The Naturalisation procedure

Nadzezhda and her husband, a non-citizen of Latvia.

Non-citizens are able to apply for Latvian citizenship provided that they have been permanent residents of the country for, at least, five years. They have also to demonstrate Latvian language proficiency, pass both Latvia’s history and constitution tests and know the Latvian national anthem. One more thing

As I previously wrote, some 135,000 people have naturalised since 1995. The naturalisation rates reached its height over two periods; 1999 – 2001 and 2003 – 2005. However, the rates have fallen off substantially during the last few years.

Nadzezhda holds a Latvian passport, though she was born in the Ukrainian city of Lviv. She arrived in Latvia for the first time in 1985. Her desire to “feel more integrated in the country” and be able to vote and travel freely, led her to apply for citizenship and naturalise.

“I failed the writing exam the first time I apply for citizenship. I found it quite difficult to be honest,” said Nadzezhda.

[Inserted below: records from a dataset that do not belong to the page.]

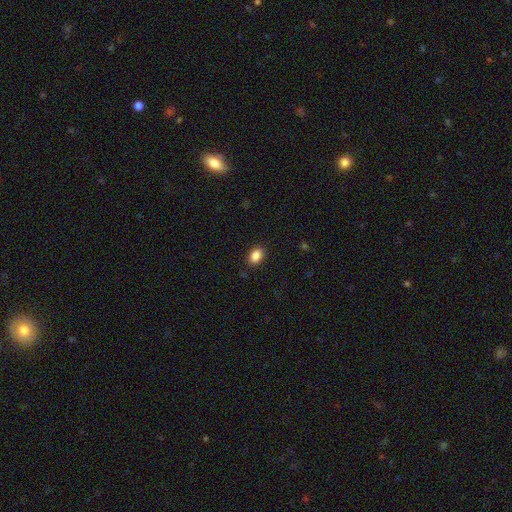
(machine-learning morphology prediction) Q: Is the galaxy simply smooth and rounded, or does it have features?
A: smooth — 87%.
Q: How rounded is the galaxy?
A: in between — 80%.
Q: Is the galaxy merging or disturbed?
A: none — 89%.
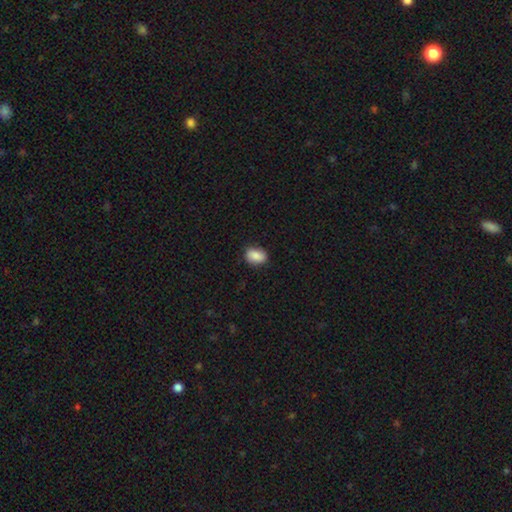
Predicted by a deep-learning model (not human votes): smooth 85%, featured or disk 8%, star or artifact 7%. Down the decision tree: how rounded — in between (79%); merging — none (83%).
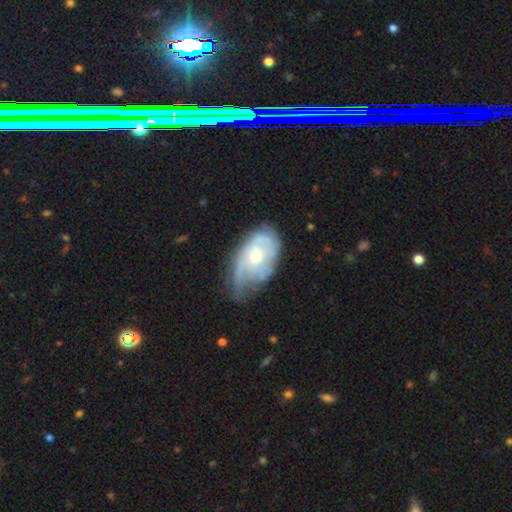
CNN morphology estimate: A featured or disk galaxy (68%) with no bar (75%), spiral arms (75%) and a moderate central bulge (59%). Merging: none (42%).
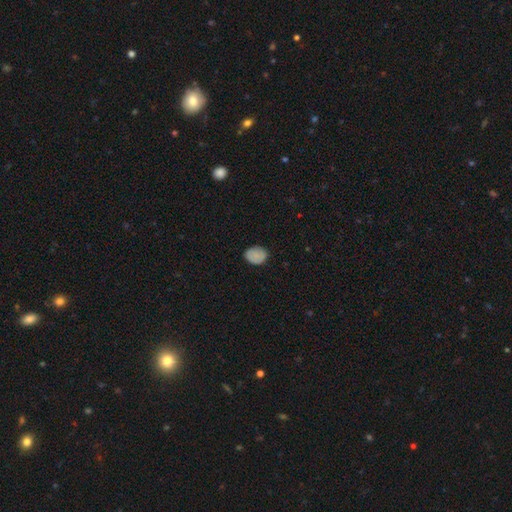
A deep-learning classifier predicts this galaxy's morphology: Smooth or featured? Predicted: smooth (p=0.83). How rounded? Predicted: in between (p=0.59). Merging? Predicted: none (p=0.80).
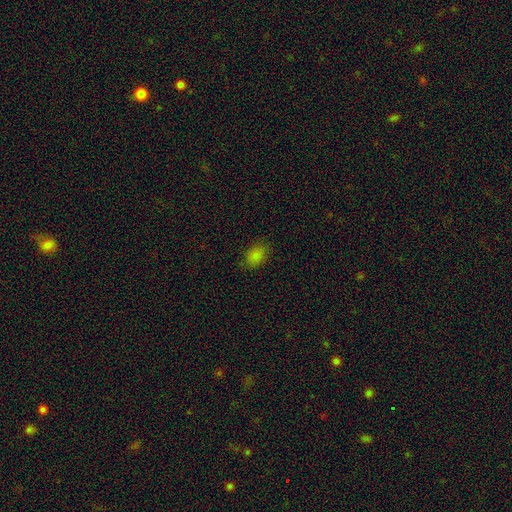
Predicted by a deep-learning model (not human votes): This is clearly a smooth galaxy (83%). How rounded: clearly in between (82%). Merging: clearly none (82%).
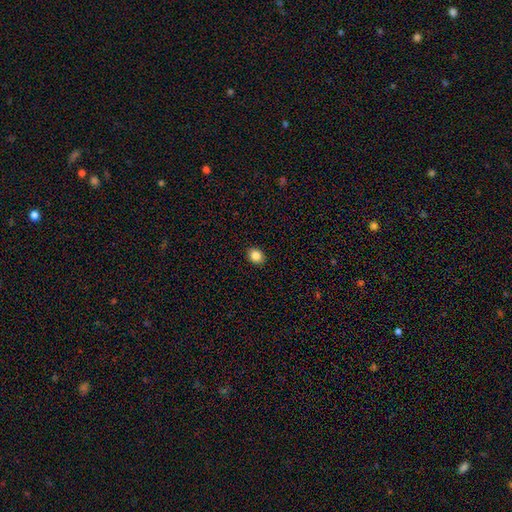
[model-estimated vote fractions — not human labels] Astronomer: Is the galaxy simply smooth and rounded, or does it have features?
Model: smooth — 86%.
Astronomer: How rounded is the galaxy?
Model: round — 52% (runner-up: in between, 47%).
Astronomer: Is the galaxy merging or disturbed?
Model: none — 91%.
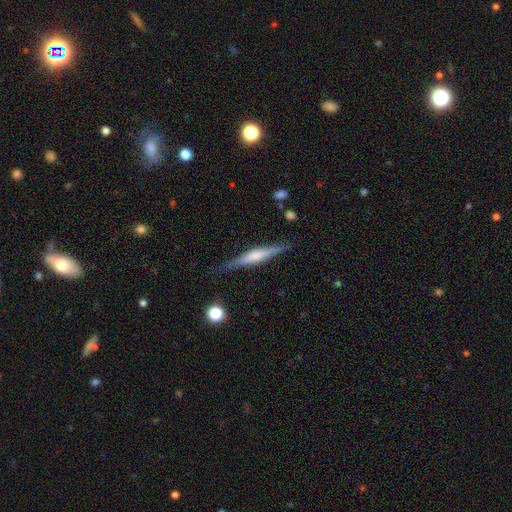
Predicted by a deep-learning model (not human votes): Morphology: type=featured or disk (58%); edge-on=yes (96%); edge-on bulge=rounded (50%); merging=none (82%).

She then attended to a language course to improve her Latvian and with the help of her daughter, who was at primary school, manage to pass the exam and naturalise.

She added; “I wanted to be a full right citizen of the country where I live and feel more integrated in its society. Besides, I wanted my daughter to have a Latvian passport, so she could feel at the same level like full right citizens.

“I did not have many problems when I was a non-citizen. As long as you know the language, things are fine. However, after acquiring Latvian citizenship I felt more confident in myself; I can take part in anything I want to as a full right citizen.

“I think the naturalisation procedure should be easier. There are hundreds of people who, like me, have been living in the country for many many years, paying the same taxes and contributing to the country’s development and the Government should ease the procedure for them.”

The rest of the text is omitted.